ЗАДАНИЕ A → Перепишите без изменений строки из листинга, начиная со строки, в которой есть "# [Senior Software", и заканчивая строкой, в которой есть "Datavant is a data", включая обе эти строки.
____ ТЕКСТ УПРАЖНЕНИЯ
«Поэтика ранневизантийской литературы» (1977) – книга вроде бы в ряду других книг о семиотической насыщенности предметов средневековой культуры вообще очень многим поразительная для нашей темы, но прежде всего тем, что все три языка города оказываются там сбывшимися. Переименование Византии в Новый Рим и Константинополь – это первый прагматический жест соответственно Константина и его продолжателей и почитателей. Пространство Константинополя – это пространство метафор, катахрез, метонимий земного и небесного, загадок и разгадок, головокружительных сравнений: истинным или ложным оказывается не текст, а само бытие, но бытие вещей надо считывать как текст. Наконец, время Византии построено как время сложных церковных поэтических произведений, с остроумными контрастами, возвращениями, магистральными темами – и речь вовсе не о выстраивании социального опыта по литературным образцам, как в эпоху романа, а наоборот, только литература с ее смелостью (дерзновением, умением выступать публично) может хоть как-то дотянуться до этой причудливости времени; и это обязывает нас, как исследователей культуры, к трезвости.
________
ЗАДАНИЕ B → Чем в тексте упражнения названо переименование Византии в Новый Рим и Константинополь?
____ ЗАПИСИ ЛИСТИНГА
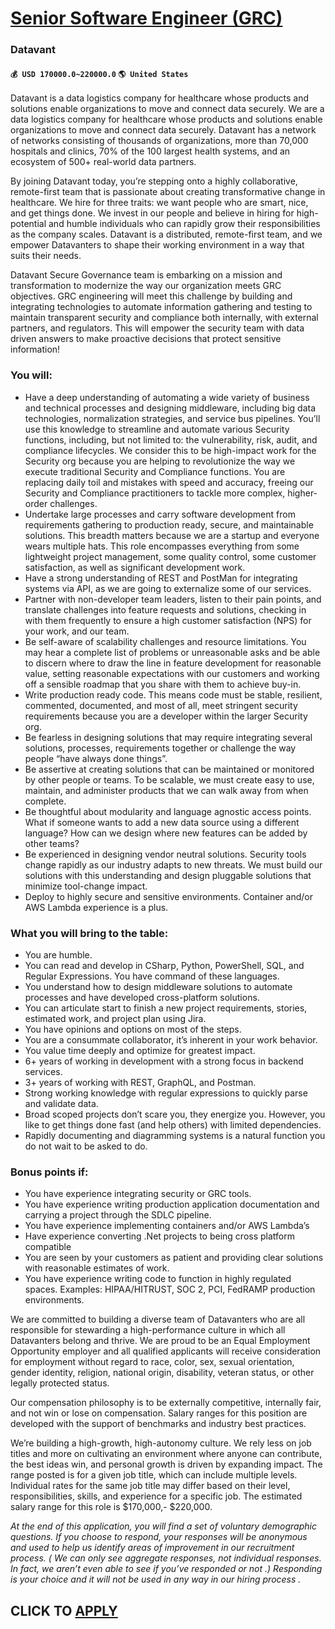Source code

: # [Senior Software Engineer (GRC)](https://www.remotewlb.com/apply/senior-software-engineer-grc-90002)  
### Datavant  
#### `💰 USD 170000.0~220000.0` `🌎 United States`  

Datavant is a data logistics company for healthcare whose products and solutions enable organizations to move and connect data securely. We are a data logistics company for healthcare whose products and solutions enable organizations to move and connect data securely. Datavant has a network of networks consisting of thousands of organizations, more than 70,000 hospitals and clinics, 70% of the 100 largest health systems, and an ecosystem of 500+ real-world data partners.

By joining Datavant today, you’re stepping onto a highly collaborative, remote-first team that is passionate about creating transformative change in healthcare. We hire for three traits: we want people who are smart, nice, and get things done. We invest in our people and believe in hiring for high-potential and humble individuals who can rapidly grow their responsibilities as the company scales. Datavant is a distributed, remote-first team, and we empower Datavanters to shape their working environment in a way that suits their needs.

Datavant Secure Governance team is embarking on a mission and transformation to modernize the way our organization meets GRC objectives. GRC engineering will meet this challenge by building and integrating technologies to automate information gathering and testing to maintain transparent security and compliance both internally, with external partners, and regulators. This will empower the security team with data driven answers to make proactive decisions that protect sensitive information!

### You will:

  * Have a deep understanding of automating a wide variety of business and technical processes and designing middleware, including big data technologies, normalization strategies, and service bus pipelines. You’ll use this knowledge to streamline and automate various Security functions, including, but not limited to: the vulnerability, risk, audit, and compliance lifecycles. We consider this to be high-impact work for the Security org because you are helping to revolutionize the way we execute traditional Security and Compliance functions. You are replacing daily toil and mistakes with speed and accuracy, freeing our Security and Compliance practitioners to tackle more complex, higher-order challenges.
  * Undertake large processes and carry software development from requirements gathering to production ready, secure, and maintainable solutions. This breadth matters because we are a startup and everyone wears multiple hats. This role encompasses everything from some lightweight project management, some quality control, some customer satisfaction, as well as significant development work.
  * Have a strong understanding of REST and PostMan for integrating systems via API, as we are going to externalize some of our services.
  * Partner with non-developer team leaders, listen to their pain points, and translate challenges into feature requests and solutions, checking in with them frequently to ensure a high customer satisfaction (NPS) for your work, and our team.
  * Be self-aware of scalability challenges and resource limitations. You may hear a complete list of problems or unreasonable asks and be able to discern where to draw the line in feature development for reasonable value, setting reasonable expectations with our customers and working off a sensible roadmap that you share with them to achieve buy-in.
  * Write production ready code. This means code must be stable, resilient, commented, documented, and most of all, meet stringent security requirements because you are a developer within the larger Security org.
  * Be fearless in designing solutions that may require integrating several solutions, processes, requirements together or challenge the way people “have always done things”.
  * Be assertive at creating solutions that can be maintained or monitored by other people or teams. To be scalable, we must create easy to use, maintain, and administer products that we can walk away from when complete.
  * Be thoughtful about modularity and language agnostic access points. What if someone wants to add a new data source using a different language? How can we design where new features can be added by other teams?
  * Be experienced in designing vendor neutral solutions. Security tools change rapidly as our industry adapts to new threats. We must build our solutions with this understanding and design pluggable solutions that minimize tool-change impact.
  * Deploy to highly secure and sensitive environments. Container and/or AWS Lambda experience is a plus.

### What you will bring to the table:

  * You are humble.
  * You can read and develop in CSharp, Python, PowerShell, SQL, and Regular Expressions. You have command of these languages.
  * You understand how to design middleware solutions to automate processes and have developed cross-platform solutions.
  * You can articulate start to finish a new project requirements, stories, estimated work, and project plan using Jira.
  * You have opinions and options on most of the steps.
  * You are a consummate collaborator, it’s inherent in your work behavior.
  * You value time deeply and optimize for greatest impact.
  * 6+ years of working in development with a strong focus in backend services.
  * 3+ years of working with REST, GraphQL, and Postman.
  * Strong working knowledge with regular expressions to quickly parse and validate data.
  * Broad scoped projects don’t scare you, they energize you. However, you like to get things done fast (and help others) with limited dependencies.
  * Rapidly documenting and diagramming systems is a natural function you do not wait to be asked to do.

### Bonus points if:

  * You have experience integrating security or GRC tools.
  * You have experience writing production application documentation and carrying a project through the SDLC pipeline.
  * You have experience implementing containers and/or AWS Lambda’s
  * Have experience converting .Net projects to being cross platform compatible
  * You are seen by your customers as patient and providing clear solutions with reasonable estimates of work.
  * You have experience writing code to function in highly regulated spaces. Examples: HIPAA/HITRUST, SOC 2, PCI, FedRAMP production environments.

We are committed to building a diverse team of Datavanters who are all responsible for stewarding a high-performance culture in which all Datavanters belong and thrive. We are proud to be an Equal Employment Opportunity employer and all qualified applicants will receive consideration for employment without regard to race, color, sex, sexual orientation, gender identity, religion, national origin, disability, veteran status, or other legally protected status.

Our compensation philosophy is to be externally competitive, internally fair, and not win or lose on compensation. Salary ranges for this position are developed with the support of benchmarks and industry best practices.

We’re building a high-growth, high-autonomy culture. We rely less on job titles and more on cultivating an environment where anyone can contribute, the best ideas win, and personal growth is driven by expanding impact. The range posted is for a given job title, which can include multiple levels. Individual rates for the same job title may differ based on their level, responsibilities, skills, and experience for a specific job. The estimated salary range for this role is $170,000,- $220,000.

 _At the end of this application, you will find a set of voluntary demographic questions. If you choose to respond, your responses will be_ _anonymous and_ _used to help us identify areas of improvement in our recruitment process._ _(_ _We can only see aggregate responses, not individual responses. In fact, we aren’t even able to see if you’ve responded or not_ _.)_ _Responding is your choice and it will not be used in any way in our hiring process_ _._

  
## CLICK TO [APPLY](https://www.remotewlb.com/apply/senior-software-engineer-grc-90002)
________
ОЖИДАЕМЫЙ ОТВЕТ A →
: # [Senior Software Engineer (GRC)](https://www.remotewlb.com/apply/senior-software-engineer-grc-90002)  
### Datavant  
#### `💰 USD 170000.0~220000.0` `🌎 United States`  

Datavant is a data logistics company for healthcare whose products and solutions enable organizations to move and connect data securely. We are a data logistics company for healthcare whose products and solutions enable organizations to move and connect data securely. Datavant has a network of networks consisting of thousands of organizations, more than 70,000 hospitals and clinics, 70% of the 100 largest health systems, and an ecosystem of 500+ real-world data partners.

ОЖИДАЕМЫЙ ОТВЕТ B → Первым прагматическим жестом соответственно Константина и его продолжателей и почитателей.